Technically, no, it doesn’t need fertilizer to grow. But your air plant will thrive with a monthly application of fertilizer. Mix a bromeliad fertilizer with water and add it to your monthly watering routine. Read the instructions on the fertilizer so that you don’t overdo the ratio. Air plant leaves are especially susceptible to fertilizer burn.
Tillandsia plants’ lifecycle includes blooming, creating baby plants called “pups,” and those pups eventually forming clumps. If you enjoy propagating other plants such as succulents, you’ll love the process with air plants as well.

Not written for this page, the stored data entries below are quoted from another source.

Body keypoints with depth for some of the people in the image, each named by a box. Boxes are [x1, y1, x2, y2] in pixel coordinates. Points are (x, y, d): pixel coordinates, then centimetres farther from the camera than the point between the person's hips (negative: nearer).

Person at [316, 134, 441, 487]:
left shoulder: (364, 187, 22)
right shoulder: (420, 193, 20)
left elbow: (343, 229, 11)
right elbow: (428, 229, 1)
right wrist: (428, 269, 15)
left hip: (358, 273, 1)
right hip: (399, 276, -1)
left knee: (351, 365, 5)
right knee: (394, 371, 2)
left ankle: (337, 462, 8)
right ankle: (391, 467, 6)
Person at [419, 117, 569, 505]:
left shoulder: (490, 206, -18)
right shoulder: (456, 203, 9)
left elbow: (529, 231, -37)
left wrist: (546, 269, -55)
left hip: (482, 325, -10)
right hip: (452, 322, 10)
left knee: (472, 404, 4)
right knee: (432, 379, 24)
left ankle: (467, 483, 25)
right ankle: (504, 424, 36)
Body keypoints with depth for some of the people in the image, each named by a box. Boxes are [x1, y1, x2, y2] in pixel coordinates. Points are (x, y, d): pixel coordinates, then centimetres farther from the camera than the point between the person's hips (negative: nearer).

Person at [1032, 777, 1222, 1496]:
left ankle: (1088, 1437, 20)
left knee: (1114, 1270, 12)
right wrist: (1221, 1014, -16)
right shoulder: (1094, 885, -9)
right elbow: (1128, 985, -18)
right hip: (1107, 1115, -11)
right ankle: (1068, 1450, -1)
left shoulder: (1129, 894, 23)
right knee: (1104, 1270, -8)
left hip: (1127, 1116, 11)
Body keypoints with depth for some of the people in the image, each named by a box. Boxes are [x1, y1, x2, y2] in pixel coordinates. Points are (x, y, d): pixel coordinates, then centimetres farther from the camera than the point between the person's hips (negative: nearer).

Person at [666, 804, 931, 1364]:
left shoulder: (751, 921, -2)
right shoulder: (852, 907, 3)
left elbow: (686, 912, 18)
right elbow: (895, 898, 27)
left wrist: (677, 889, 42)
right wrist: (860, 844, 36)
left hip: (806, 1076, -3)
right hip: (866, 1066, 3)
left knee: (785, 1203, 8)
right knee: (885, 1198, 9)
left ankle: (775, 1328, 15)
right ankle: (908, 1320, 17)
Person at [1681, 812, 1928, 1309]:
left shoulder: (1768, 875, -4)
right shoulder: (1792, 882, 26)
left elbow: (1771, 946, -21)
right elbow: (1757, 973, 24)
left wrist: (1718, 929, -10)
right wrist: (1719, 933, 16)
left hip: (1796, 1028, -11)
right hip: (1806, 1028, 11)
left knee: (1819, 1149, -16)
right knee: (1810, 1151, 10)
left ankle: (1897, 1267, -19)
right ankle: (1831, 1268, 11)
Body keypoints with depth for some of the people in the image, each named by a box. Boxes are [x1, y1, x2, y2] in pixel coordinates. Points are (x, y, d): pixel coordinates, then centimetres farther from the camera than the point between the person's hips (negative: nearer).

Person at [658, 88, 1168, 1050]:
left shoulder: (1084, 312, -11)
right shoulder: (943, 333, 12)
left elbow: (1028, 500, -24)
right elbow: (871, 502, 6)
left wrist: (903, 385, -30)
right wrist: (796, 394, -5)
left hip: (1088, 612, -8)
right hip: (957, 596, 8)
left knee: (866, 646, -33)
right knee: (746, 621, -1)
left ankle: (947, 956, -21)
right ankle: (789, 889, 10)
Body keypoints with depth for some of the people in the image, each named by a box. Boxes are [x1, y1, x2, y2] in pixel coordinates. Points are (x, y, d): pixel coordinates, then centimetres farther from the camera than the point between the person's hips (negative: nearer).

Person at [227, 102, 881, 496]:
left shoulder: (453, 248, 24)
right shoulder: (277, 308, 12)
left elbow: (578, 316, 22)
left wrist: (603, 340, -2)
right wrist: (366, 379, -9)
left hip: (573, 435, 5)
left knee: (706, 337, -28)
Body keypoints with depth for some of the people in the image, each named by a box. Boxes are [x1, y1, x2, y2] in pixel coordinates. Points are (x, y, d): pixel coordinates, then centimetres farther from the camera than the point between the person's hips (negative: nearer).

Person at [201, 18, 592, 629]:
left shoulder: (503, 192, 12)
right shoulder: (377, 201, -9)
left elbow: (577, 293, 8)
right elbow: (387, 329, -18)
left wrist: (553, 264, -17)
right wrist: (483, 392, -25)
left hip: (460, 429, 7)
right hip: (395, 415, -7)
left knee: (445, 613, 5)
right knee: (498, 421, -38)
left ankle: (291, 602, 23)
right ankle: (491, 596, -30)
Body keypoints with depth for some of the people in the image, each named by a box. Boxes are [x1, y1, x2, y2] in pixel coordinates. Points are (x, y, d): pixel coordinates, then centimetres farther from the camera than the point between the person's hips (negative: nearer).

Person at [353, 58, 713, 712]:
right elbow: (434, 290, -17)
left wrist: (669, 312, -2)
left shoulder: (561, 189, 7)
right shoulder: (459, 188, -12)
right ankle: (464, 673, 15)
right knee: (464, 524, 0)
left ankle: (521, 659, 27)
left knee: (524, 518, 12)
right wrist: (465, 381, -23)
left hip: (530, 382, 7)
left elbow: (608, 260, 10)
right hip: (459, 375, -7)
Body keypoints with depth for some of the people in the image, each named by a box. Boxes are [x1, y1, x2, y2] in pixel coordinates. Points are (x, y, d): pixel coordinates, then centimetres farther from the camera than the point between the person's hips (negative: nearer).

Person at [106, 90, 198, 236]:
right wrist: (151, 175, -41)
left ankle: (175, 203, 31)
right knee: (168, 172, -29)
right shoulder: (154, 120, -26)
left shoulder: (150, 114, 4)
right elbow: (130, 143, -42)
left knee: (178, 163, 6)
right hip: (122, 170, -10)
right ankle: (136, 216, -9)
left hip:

The bittersweet truth about the lifecycle of air plants is that they only flower once in their life. As soon as the bloom dies, the plan begins to decline as well. However, the blooms are spectacular, albeit short-lived, lasting a few days to a few weeks.
Pups & Clumping
Directly before or after an air plant blooms, it will send out 2-8 pups. Do not remove pups until they are ⅓-½ the size of the mother plant. Just like human babies, the mother plant is providing vital nutrients to the baby in early life. As soon as you remove pups, you should care for the babies just as you do adult air plants.
If you do not separate pups from the mother plant, they will eventually form “clumps.” Clumps are multiple pups that have grown together. You should care for them in the same way as adult plants. Clumps are especially lovely when hung from the ceiling.
Best Type of Air Plant Containers
We know that air plants housed in aeriums (aka terrariums for air plants) look nice. However, that environment is not ideal for the plant. The main reason is that air plants prefer unfettered access to as much air as possible, and the inside of a small glass bulb is not the airiest of environments. Aeriums also tend to get hot and humid, a dangerous combination for a plant that rots quickly when left wet.
If you must use an aerium, choose one with an opening that’s as wide as the container. Wide tops will allow for maximum airflow. You should also keep your aerium away from harsh direct sunlight (like on a window sill in a western facing room) so that it doesn’t get overheated.
The best housing for an air plant is mounted or any other unenclosed option that mimics their natural habitat’s openness. There are so many fantastic DIY options for encouraging these unique tiny plants and their offspring to thrive in your home.